Machine Learning

2022年9月21日

未分类

Regressions: From Linear to Ridge and Lasso
linear regression is fun.

Part1: Matrix Derivatives

X is a d*n matrix, which collects all the n r-dimensional inputs. W is a d*1 vector matrix, which records the value of weights. Y is a n*1 vector matrix, which collects all the n 1-dimensional outputs. Since it’s more than often that n>>d, it’s almost impossible to find the solution to $X^{T}W=Y.$ Thus, we need to change our goal to minimizing $|| X^{T}W-Y ||^2.$

$\displaystyle Loss \\ = || X^{T}W-Y ||^2 \\ = <X^{T}W-Y, X^{T}W-Y> \\ = (X^{T}W-Y)^{T}(X^{T}W-Y) \\ = (W^{T}X-Y^{T})(X^{T}W-Y) \\ = W^{T}XX^{T}W - W^{T}XY - Y^{T}X^{T}W + Y^{T}Y$

To minimize the Loss, which is dependent on W, we need to take the derivative of Loss w.r.t W. There are TWO useful tricks in taking matrix derivatives.
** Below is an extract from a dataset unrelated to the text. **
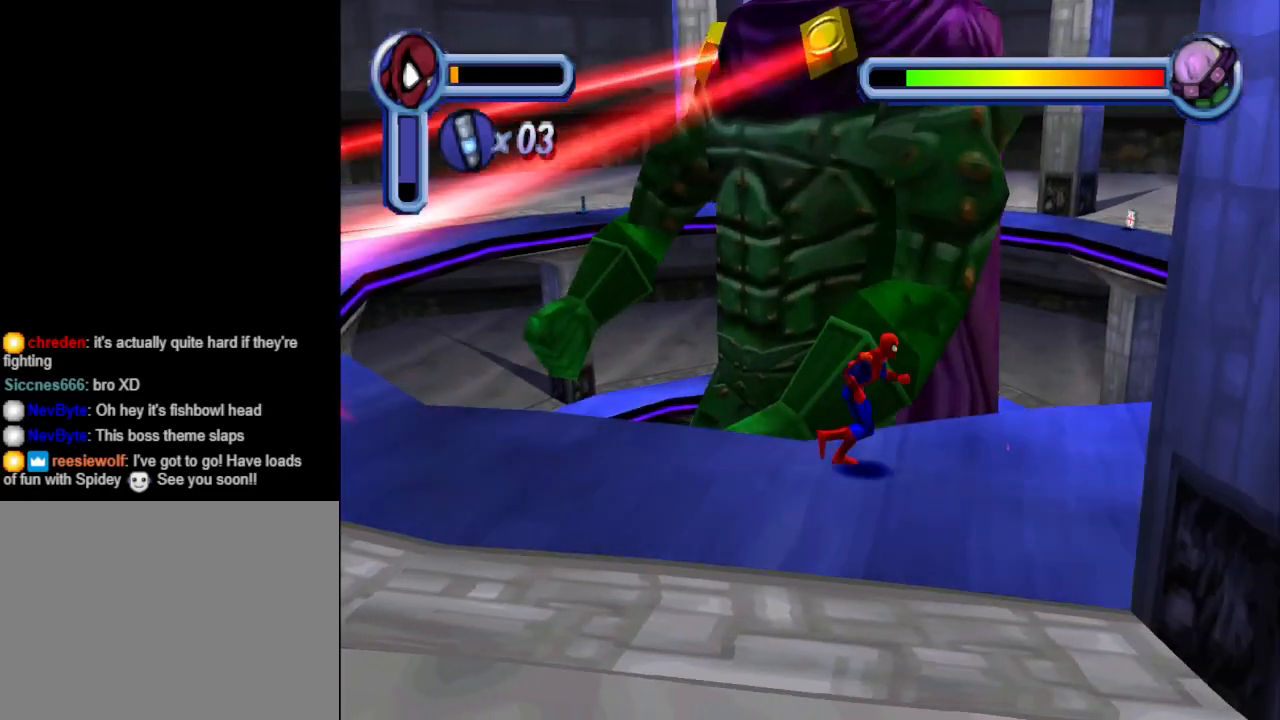
{"buttons": ["DPAD_RIGHT"], "events": []}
The first trick is dimension analysis. All the four terms $W^{T}XX^{T}W , W^{T}XY, Y^{T}X^{T}W, Y^{T}Y$ is 1*1 and W is d*1, thus taking the derivative of each term w.r.t W will give us d*1 matrix, just as the shape of W.
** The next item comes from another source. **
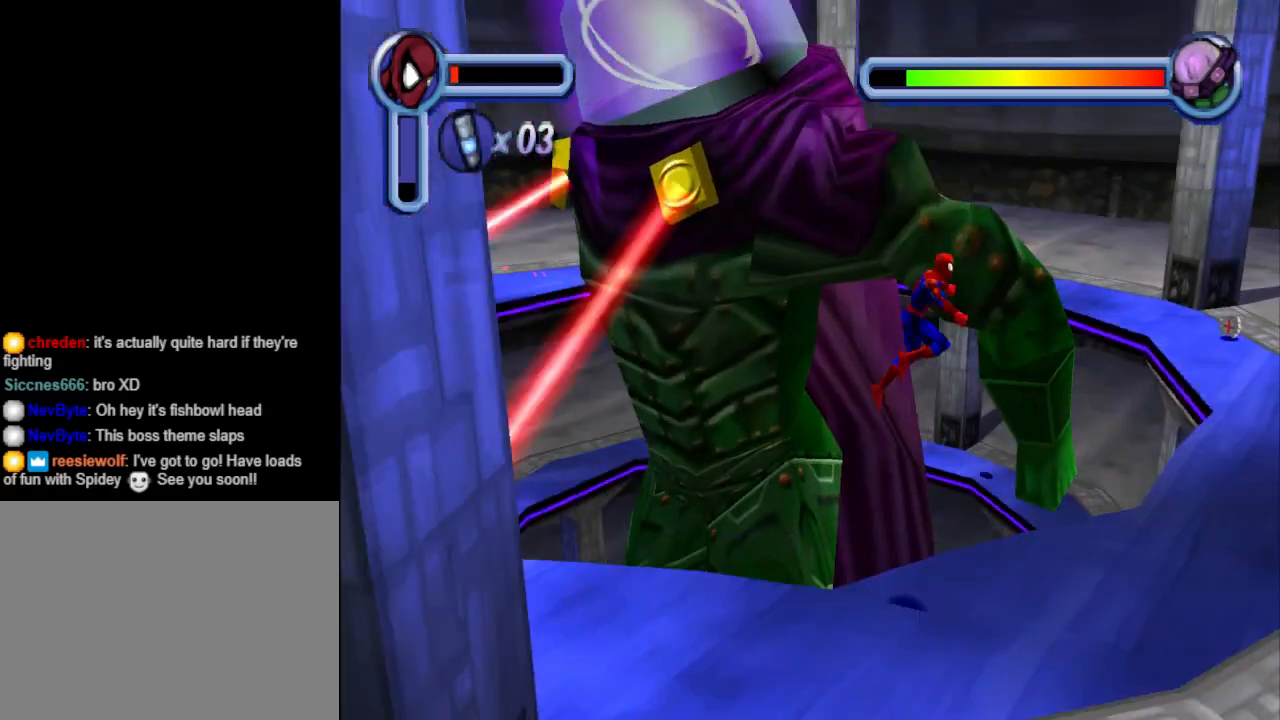
{"buttons": ["DPAD_RIGHT"], "events": [[500, "CROSS", "up"]]}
The second trick is making analogues, which is pretending matrices to be numbers. With these two TRICKs, we can write out matrix derivatives easily.

For example, to compute $\frac{\partial (W^{T}XX^{T}W )}{\partial W}$ , we first drag out $XX^{T}$ as a constant, as it doesn’t contain W. What is left is just $\frac{\partial (W^{T}W )}{\partial W}$ .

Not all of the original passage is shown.